▶ **ABOUT THIS TASK**
Return, from the listing that follows, each line containing the word "elbow".

▶ **ENTRIES SUPPLIED**
++++++++++++++++++++
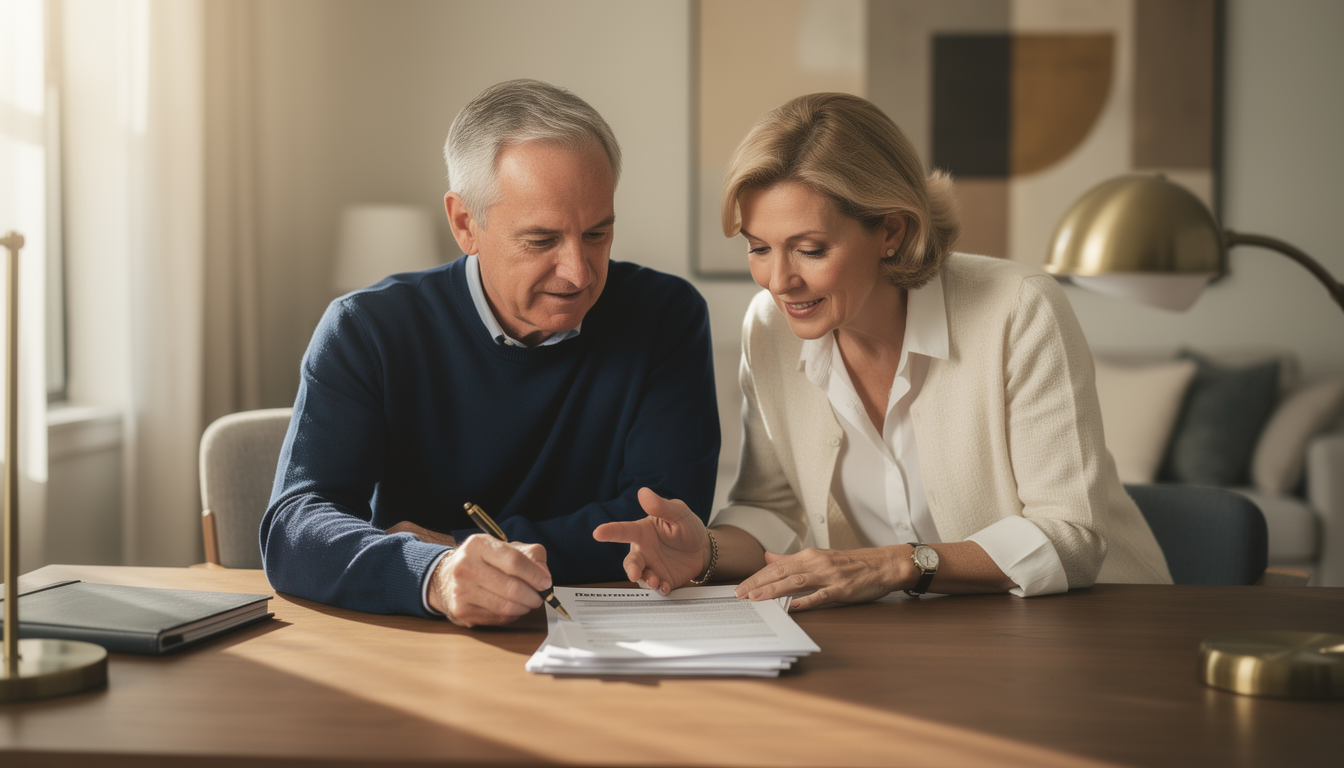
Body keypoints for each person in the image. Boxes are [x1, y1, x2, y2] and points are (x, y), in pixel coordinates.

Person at [595, 93, 1171, 608]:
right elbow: (771, 508)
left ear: (891, 231)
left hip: (1097, 623)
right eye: (759, 248)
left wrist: (900, 564)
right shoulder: (769, 327)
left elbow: (1073, 536)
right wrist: (707, 550)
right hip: (921, 641)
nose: (778, 280)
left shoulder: (1018, 309)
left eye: (810, 249)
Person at [262, 79, 719, 626]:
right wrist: (434, 574)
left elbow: (661, 530)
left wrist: (456, 546)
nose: (578, 273)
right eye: (541, 240)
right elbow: (294, 528)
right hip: (419, 645)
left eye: (597, 234)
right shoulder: (366, 329)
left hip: (615, 637)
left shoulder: (667, 316)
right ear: (464, 224)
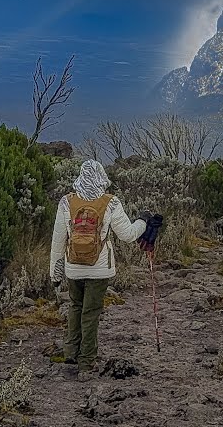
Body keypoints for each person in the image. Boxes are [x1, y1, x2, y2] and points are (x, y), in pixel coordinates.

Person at [50, 159, 162, 378]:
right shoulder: (110, 202)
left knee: (75, 306)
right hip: (100, 270)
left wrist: (55, 273)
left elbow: (58, 240)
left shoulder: (66, 202)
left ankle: (71, 352)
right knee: (90, 313)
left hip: (73, 268)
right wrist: (143, 219)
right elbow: (128, 235)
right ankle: (87, 363)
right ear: (101, 176)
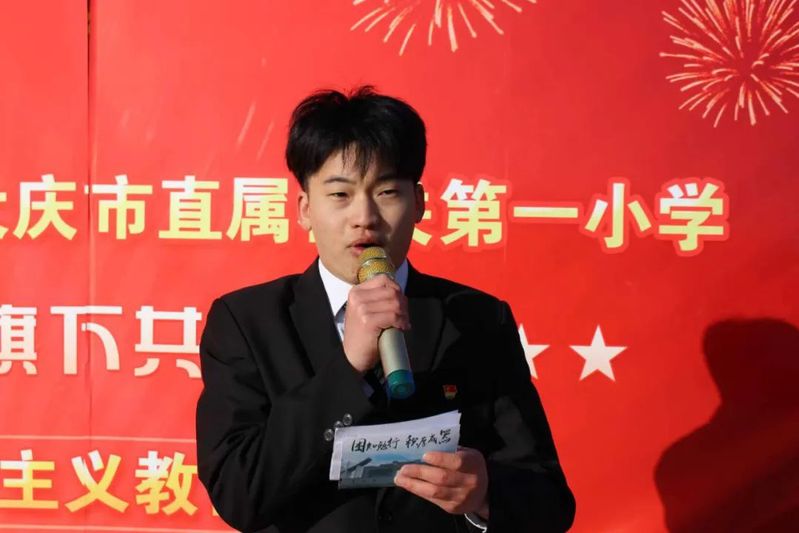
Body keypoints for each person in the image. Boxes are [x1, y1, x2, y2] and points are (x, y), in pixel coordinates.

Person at [196, 86, 575, 533]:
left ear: (419, 203)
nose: (365, 217)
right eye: (340, 194)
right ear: (304, 209)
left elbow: (549, 501)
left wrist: (485, 494)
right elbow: (239, 494)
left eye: (387, 191)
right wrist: (347, 368)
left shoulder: (477, 319)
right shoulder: (246, 322)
++++++++++++++++++++
▶ **PROBLEM SOLUTION**
right elbow: (771, 508)
left elbow: (1073, 536)
left elbow: (661, 530)
right elbow: (294, 528)
left elbow: (58, 240)
right elbow: (128, 235)
left elbow: (549, 501)
right elbow: (239, 494)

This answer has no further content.